Whenever a picture appears, leave it out while repeating all the other data exactly.
______________________________
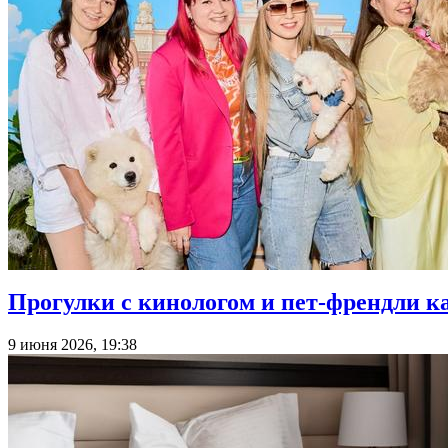
Прогулки с кинологом и пет-френдли к
9 июня 2026, 19:38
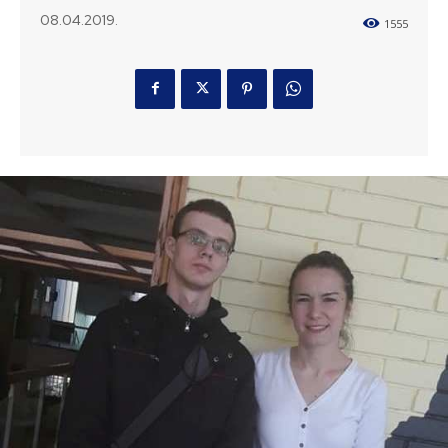
08.04.2019.
1555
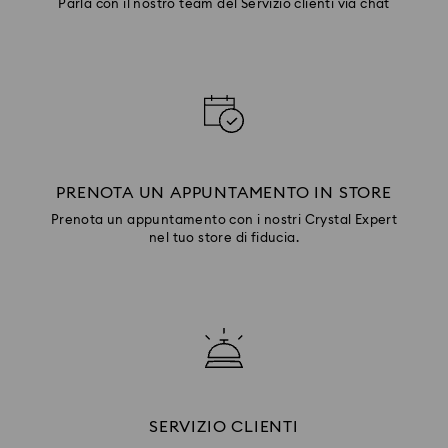
Parla con il nostro team del Servizio clienti via chat
PRENOTA UN APPUNTAMENTO IN STORE
Prenota un appuntamento con i nostri Crystal Expert
nel tuo store di fiducia.
SERVIZIO CLIENTI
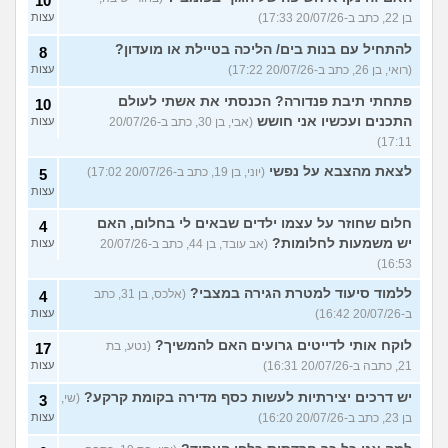
10
בן 22, כתב ב-20/07/26 17:33)
עצות
להתחיל עם בנות בים/ הליכה בטיילת או מועדון?
8
(רואי, בן 26, כתב ב-20/07/26 17:22)
עצות
פתחתי תיבת פנדורה? הכנסתי את אשתי לעולם
10
התכנים ועכשיו אני חושש
(אבי, בן 30, כתב ב-20/07/26
עצות
17:11)
לצאת מהצבא על נפשי
(יוני, בן 19, כתב ב-20/07/26 17:02)
5
עצות
חלום שחוזר על עצמו ילדים שבאים לי בחלום, האם
4
יש משמעות לחלומות?
(אב עובד, בן 44, כתב ב-20/07/26
עצות
16:53)
ללמוד סיעוד למטרת הגירה במצבי?
(אלכס, בן 31, כתב
4
ב-20/07/26 16:42)
עצות
לוקח אותי לדייטים גרועים האם להמשיך?
(נטע, בת
17
21, כתבה ב-20/07/26 16:31)
עצות
יש דרכים יצירתיות לעשות כסף מדירה בקומת קרקע?
(שי,
3
בן 23, כתב ב-20/07/26 16:20)
עצות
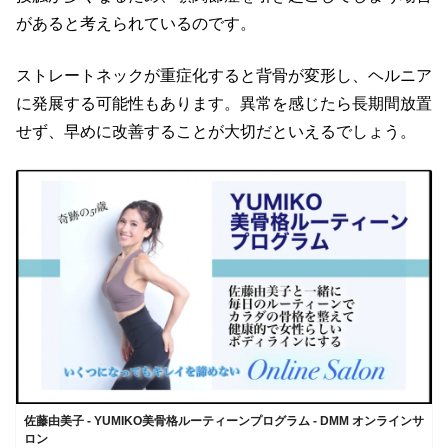
があると考えられているのです。
ストレートネックが重症化すると背骨が変形し、ヘルニア
に発展する可能性もあります。異常を感じたら長期間放置
せず、早めに改善することが大切だといえるでしょう。
佐藤由美子 - YUMIKO美骨格ルーティーンプログラム - DMM オンラインサ
ロン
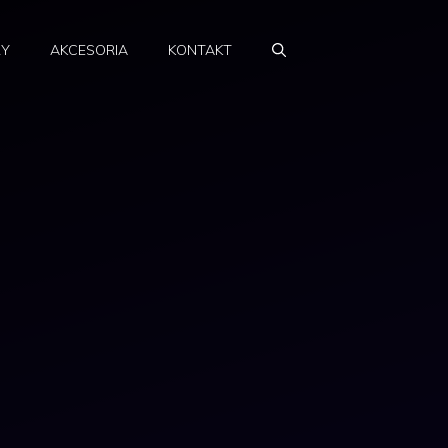
RY
AKCESORIA
KONTAKT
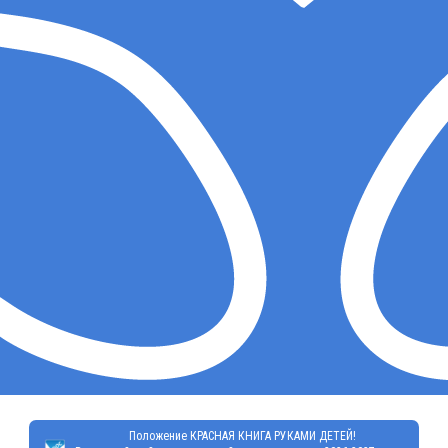
Положение КРАСНАЯ КНИГА РУКАМИ ДЕТЕЙ!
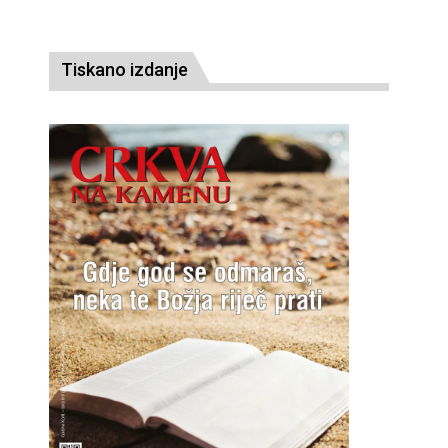
Tiskano izdanje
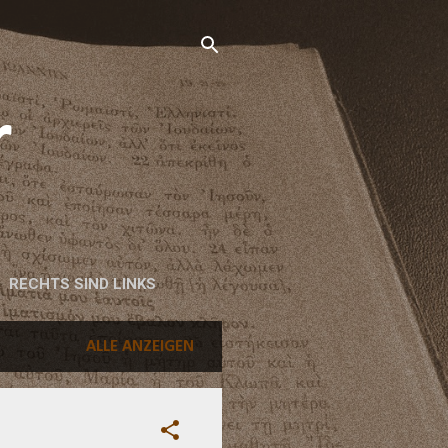
r
RECHTS SIND LINKS
ALLE ANZEIGEN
______________________________
Written response
Прогулки с кинологом и пет-френдли к
9 июня 2026, 19:38
08.04.2019.
1555
Parla con il nostro team del Servizio clienti via chat
PRENOTA UN APPUNTAMENTO IN STORE
Prenota un appuntamento con i nostri Crystal Expert
nel tuo store di fiducia.
SERVIZIO CLIENTI
10
בן 22, כתב ב-20/07/26 17:33)
עצות
להתחיל עם בנות בים/ הליכה בטיילת או מועדון?
8
(רואי, בן 26, כתב ב-20/07/26 17:22)
עצות
פתחתי תיבת פנדורה? הכנסתי את אשתי לעולם
10
התכנים ועכשיו אני חושש
(אבי, בן 30, כתב ב-20/07/26
עצות
17:11)
לצאת מהצבא על נפשי
(יוני, בן 19, כתב ב-20/07/26 17:02)
5
עצות
חלום שחוזר על עצמו ילדים שבאים לי בחלום, האם
4
יש משמעות לחלומות?
(אב עובד, בן 44, כתב ב-20/07/26
עצות
16:53)
ללמוד סיעוד למטרת הגירה במצבי?
(אלכס, בן 31, כתב
4
ב-20/07/26 16:42)
עצות
לוקח אותי לדייטים גרועים האם להמשיך?
(נטע, בת
17
21, כתבה ב-20/07/26 16:31)
עצות
יש דרכים יצירתיות לעשות כסף מדירה בקומת קרקע?
(שי,
3
בן 23, כתב ב-20/07/26 16:20)
עצות
があると考えられているのです。
ストレートネックが重症化すると背骨が変形し、ヘルニア
に発展する可能性もあります。異常を感じたら長期間放置
せず、早めに改善することが大切だといえるでしょう。
佐藤由美子 - YUMIKO美骨格ルーティーンプログラム - DMM オンラインサ
ロン
RY
AKCESORIA
KONTAKT
Положение КРАСНАЯ КНИГА РУКАМИ ДЕТЕЙ!
Tiskano izdanje
r
RECHTS SIND LINKS
ALLE ANZEIGEN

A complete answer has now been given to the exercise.